En tant que juridiction particulière, le Tribunal des conflits a une compétence d'attribution stricte.
Quatre types de conflits relèvent de sa compétence :

Conflit positif

Lorsque l'Administration, en la personne du préfet d'un département ou du préfet de police de Paris, conteste la compétence d'un tribunal de l'ordre judiciaire pour juger d'une affaire dont celui-ci a été saisi (article 6 de l'ordonnance des 1er - 11 juin 1828).

Conflit négatif

Lorsqu'une juridiction administrative et une juridiction judiciaire se sont toutes deux déclarées successivement incompétentes pour juger d'un même litige - sans que la seconde ait mis en œuvre la procédure de renvoi en prévention du conflit négatif - les parties peuvent saisir le Tribunal des conflits pour qu'il désigne l'ordre de juridiction compétent pour en connaître (article 17 du décret du 26 octobre 1849).

Conflit de décisions

Lorsque des juridictions appartenant à chacun des deux ordres ont, sans décliner leur compétence, rendu dans un même litige des décisions contraires qui conduisent à un déni de justice (article 1er de la loi du 20 avril 1932).

Conflit sur renvoi
  • conflit sur renvoi en prévention d'un conflit négatif

  • lorsqu'un tribunal, administratif ou judiciaire, a jugé, par une décision qui n'est plus susceptible de recours, qu'il n'était pas compétent, tout tribunal de l'autre ordre de juridiction saisi du même litige, qui estime que celui-ci relève du premier ordre saisi, doit surseoir à statuer et renvoyer au Tribunal des conflits le soin de décider sur la question de compétence (article 34 du décret du 26 octobre 1849).

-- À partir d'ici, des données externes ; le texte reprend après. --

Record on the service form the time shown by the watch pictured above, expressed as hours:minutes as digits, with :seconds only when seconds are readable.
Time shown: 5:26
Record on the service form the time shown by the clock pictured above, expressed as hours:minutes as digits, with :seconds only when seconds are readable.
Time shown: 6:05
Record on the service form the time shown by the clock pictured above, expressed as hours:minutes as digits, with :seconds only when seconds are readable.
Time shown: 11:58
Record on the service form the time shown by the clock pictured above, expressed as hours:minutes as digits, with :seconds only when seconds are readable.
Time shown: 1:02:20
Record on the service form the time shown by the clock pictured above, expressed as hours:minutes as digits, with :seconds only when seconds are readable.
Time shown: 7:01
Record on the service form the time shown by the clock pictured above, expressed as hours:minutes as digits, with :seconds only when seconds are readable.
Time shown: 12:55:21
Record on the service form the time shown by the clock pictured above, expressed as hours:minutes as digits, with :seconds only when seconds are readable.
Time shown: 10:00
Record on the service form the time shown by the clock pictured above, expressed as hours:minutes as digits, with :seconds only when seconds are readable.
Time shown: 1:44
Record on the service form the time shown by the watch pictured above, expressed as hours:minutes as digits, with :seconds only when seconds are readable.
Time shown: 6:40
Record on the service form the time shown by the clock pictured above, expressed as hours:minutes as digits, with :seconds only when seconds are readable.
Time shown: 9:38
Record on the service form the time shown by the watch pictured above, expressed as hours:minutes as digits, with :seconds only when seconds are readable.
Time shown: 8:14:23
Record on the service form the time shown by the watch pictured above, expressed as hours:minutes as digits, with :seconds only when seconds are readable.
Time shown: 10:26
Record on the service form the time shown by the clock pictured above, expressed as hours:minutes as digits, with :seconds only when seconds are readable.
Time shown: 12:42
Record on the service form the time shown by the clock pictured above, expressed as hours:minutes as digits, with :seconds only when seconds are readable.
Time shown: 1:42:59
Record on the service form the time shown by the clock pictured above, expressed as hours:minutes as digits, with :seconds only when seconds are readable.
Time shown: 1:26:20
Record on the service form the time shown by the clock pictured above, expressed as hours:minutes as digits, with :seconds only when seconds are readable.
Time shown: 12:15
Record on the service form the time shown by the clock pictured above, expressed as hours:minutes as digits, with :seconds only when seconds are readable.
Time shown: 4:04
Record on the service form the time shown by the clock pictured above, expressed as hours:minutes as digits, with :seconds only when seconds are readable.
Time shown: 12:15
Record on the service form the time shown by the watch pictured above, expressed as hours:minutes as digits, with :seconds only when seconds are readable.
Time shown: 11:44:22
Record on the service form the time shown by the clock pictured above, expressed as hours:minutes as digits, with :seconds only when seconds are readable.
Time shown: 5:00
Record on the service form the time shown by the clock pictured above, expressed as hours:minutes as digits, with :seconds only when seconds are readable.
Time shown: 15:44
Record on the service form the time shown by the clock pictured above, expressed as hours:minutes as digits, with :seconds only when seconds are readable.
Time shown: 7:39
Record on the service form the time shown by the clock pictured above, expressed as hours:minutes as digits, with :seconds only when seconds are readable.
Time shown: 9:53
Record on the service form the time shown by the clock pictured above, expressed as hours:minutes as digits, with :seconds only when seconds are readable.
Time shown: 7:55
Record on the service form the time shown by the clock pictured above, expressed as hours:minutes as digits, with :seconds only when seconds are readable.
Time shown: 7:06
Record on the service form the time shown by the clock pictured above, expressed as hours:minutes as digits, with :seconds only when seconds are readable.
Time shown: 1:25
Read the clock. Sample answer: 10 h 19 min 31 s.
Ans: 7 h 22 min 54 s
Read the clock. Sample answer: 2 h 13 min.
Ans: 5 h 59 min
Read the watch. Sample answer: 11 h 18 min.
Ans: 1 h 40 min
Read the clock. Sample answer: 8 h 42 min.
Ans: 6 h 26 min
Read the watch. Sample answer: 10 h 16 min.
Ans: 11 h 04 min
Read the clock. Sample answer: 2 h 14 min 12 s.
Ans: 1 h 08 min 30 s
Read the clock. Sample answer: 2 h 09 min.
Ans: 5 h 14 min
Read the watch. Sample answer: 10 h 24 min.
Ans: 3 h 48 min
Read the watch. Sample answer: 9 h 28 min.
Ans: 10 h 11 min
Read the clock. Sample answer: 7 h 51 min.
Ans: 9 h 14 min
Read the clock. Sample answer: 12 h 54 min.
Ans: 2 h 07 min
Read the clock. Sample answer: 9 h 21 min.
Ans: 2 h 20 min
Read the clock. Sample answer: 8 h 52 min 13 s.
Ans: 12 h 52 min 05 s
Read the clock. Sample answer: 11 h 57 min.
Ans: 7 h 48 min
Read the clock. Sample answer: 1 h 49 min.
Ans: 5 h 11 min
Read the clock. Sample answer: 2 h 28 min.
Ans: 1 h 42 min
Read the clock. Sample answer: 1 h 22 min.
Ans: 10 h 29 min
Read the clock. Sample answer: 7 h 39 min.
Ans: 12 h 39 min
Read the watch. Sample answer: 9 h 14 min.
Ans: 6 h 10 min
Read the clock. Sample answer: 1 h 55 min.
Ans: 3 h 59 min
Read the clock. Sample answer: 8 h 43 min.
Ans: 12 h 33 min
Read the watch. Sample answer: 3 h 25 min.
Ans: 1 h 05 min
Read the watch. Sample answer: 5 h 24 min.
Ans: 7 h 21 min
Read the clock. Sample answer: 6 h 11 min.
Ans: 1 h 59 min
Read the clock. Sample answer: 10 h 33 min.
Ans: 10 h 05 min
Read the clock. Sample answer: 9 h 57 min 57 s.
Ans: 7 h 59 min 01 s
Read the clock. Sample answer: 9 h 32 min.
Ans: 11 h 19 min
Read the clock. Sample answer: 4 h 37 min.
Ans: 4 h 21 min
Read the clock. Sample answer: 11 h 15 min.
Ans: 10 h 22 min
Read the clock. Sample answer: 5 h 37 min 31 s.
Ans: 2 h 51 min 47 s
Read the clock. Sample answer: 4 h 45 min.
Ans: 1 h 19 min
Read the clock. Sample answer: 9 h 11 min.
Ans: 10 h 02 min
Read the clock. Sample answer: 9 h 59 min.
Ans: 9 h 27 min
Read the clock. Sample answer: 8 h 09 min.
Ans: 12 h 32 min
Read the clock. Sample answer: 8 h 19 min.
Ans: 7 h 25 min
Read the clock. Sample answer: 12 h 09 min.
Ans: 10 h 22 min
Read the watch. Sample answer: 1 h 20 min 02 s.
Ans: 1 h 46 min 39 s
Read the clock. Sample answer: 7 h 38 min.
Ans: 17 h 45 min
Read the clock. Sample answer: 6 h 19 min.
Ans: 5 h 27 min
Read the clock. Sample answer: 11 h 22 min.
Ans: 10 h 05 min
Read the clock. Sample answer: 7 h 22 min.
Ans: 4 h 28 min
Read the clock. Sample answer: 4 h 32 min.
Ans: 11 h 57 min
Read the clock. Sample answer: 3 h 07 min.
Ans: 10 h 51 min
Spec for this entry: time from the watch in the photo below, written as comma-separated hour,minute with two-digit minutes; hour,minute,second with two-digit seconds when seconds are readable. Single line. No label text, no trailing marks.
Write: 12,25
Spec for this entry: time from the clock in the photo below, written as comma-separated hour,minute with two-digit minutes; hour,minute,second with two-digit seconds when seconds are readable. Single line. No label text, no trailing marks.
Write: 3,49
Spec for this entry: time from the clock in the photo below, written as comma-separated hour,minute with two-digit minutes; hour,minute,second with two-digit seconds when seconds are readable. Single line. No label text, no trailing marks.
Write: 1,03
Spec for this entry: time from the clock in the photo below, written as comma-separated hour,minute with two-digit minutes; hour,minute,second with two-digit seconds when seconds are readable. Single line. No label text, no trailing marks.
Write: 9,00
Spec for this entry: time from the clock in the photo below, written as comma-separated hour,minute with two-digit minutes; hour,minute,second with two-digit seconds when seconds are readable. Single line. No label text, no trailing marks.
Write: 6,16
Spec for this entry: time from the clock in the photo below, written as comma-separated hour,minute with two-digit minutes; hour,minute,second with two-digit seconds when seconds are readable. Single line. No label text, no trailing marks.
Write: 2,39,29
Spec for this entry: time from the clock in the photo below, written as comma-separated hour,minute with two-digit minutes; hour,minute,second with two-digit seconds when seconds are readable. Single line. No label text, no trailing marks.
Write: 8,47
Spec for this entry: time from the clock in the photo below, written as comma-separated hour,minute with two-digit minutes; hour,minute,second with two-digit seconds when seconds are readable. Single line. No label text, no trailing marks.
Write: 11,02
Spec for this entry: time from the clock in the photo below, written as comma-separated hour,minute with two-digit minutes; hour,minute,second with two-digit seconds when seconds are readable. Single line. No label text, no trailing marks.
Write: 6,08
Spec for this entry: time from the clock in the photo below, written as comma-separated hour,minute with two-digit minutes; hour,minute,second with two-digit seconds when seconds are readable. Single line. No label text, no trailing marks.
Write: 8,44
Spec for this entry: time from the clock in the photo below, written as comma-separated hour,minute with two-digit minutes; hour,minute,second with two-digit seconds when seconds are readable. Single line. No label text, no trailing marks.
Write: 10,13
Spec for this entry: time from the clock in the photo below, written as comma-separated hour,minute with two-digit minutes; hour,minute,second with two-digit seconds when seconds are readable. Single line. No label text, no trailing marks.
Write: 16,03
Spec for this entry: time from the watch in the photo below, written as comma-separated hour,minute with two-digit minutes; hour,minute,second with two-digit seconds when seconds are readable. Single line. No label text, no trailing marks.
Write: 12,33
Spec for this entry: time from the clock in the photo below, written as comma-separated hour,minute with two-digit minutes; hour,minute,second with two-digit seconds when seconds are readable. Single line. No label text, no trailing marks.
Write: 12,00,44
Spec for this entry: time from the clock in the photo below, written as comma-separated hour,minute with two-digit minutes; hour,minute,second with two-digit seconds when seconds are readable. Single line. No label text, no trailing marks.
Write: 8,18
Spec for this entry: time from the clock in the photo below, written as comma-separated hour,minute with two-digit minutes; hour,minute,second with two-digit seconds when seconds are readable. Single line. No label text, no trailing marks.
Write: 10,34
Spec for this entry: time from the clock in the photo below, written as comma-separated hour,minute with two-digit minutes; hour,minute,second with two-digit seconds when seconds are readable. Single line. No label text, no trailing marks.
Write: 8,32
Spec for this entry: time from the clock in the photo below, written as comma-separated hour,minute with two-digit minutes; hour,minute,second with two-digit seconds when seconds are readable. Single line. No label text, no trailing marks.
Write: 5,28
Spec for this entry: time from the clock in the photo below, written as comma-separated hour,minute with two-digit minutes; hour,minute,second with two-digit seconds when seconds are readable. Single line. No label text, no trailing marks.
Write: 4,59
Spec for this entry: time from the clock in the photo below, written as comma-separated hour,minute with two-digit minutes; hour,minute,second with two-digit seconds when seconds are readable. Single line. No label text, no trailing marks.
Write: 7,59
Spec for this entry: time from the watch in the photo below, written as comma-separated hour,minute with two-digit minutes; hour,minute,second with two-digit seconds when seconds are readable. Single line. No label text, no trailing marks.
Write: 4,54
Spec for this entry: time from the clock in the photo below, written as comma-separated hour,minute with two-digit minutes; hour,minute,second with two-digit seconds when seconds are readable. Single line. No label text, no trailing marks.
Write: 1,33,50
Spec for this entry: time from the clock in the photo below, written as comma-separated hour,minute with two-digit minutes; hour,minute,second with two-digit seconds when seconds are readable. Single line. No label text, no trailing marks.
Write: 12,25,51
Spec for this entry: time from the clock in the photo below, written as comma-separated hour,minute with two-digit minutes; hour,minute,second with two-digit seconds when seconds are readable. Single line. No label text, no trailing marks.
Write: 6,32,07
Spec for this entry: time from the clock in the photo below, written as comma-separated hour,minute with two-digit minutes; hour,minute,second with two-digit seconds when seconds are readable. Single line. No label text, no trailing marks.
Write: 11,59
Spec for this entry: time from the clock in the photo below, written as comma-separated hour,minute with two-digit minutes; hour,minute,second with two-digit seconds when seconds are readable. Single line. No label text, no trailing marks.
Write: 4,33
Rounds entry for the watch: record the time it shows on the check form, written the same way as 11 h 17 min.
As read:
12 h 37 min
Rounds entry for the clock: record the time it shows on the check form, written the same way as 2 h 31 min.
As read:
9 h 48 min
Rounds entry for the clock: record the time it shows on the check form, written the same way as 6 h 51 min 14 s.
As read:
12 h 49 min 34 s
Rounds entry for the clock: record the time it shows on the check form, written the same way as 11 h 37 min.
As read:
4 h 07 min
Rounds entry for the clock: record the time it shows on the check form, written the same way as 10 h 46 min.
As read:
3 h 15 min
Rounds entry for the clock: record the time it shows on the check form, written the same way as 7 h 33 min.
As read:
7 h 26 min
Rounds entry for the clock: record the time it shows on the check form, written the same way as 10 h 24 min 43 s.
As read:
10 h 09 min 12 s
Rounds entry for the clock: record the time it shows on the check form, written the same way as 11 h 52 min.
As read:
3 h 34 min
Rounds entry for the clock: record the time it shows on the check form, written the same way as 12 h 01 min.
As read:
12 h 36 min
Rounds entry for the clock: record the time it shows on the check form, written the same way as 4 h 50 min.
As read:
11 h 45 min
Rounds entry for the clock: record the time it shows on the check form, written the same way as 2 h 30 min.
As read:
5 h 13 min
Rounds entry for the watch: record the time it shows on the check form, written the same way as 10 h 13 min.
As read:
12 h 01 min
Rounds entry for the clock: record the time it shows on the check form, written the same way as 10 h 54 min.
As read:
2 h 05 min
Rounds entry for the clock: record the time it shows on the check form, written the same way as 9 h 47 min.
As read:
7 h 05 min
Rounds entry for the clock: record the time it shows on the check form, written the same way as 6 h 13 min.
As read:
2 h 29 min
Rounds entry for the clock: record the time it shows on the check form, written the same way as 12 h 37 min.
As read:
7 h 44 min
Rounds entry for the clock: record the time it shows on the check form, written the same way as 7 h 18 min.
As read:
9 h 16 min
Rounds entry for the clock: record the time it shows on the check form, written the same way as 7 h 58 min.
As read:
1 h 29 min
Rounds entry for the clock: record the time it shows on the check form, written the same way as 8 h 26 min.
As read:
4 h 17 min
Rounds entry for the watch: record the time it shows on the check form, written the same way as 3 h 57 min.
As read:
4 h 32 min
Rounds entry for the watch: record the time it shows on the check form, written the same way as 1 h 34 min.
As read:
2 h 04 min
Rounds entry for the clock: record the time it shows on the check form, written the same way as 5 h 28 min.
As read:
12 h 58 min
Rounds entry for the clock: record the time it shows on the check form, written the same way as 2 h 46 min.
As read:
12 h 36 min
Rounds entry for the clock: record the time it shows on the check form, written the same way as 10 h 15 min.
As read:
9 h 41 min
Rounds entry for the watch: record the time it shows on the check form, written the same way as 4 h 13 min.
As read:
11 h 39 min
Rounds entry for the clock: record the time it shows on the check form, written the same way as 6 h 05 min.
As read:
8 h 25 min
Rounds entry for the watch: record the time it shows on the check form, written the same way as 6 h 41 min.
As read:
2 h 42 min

  • Conflit sur renvoi d'une juridiction statuant souverainement

  • lorsque le Conseil d'État ou la Cour de cassation sont saisis d'un litige « qui présente, à juger, soit sur l'action introduite, soit sur une exception, une question de compétence soulevant une difficulté sérieuse et mettant en jeu la séparation des autorités administratives et judiciaires. » (article 35 du décret du 26 octobre 1849).

Composition

Le Tribunal des conflits est une juridiction paritaire

  • Un président, de droit, en la personne du ministre de la Justice, Garde des Sceaux

  • Quatre membres du Conseil d'Etat

    • Trois conseillers d'Etat en service ordinaire élus par les conseillers en service ordinaire.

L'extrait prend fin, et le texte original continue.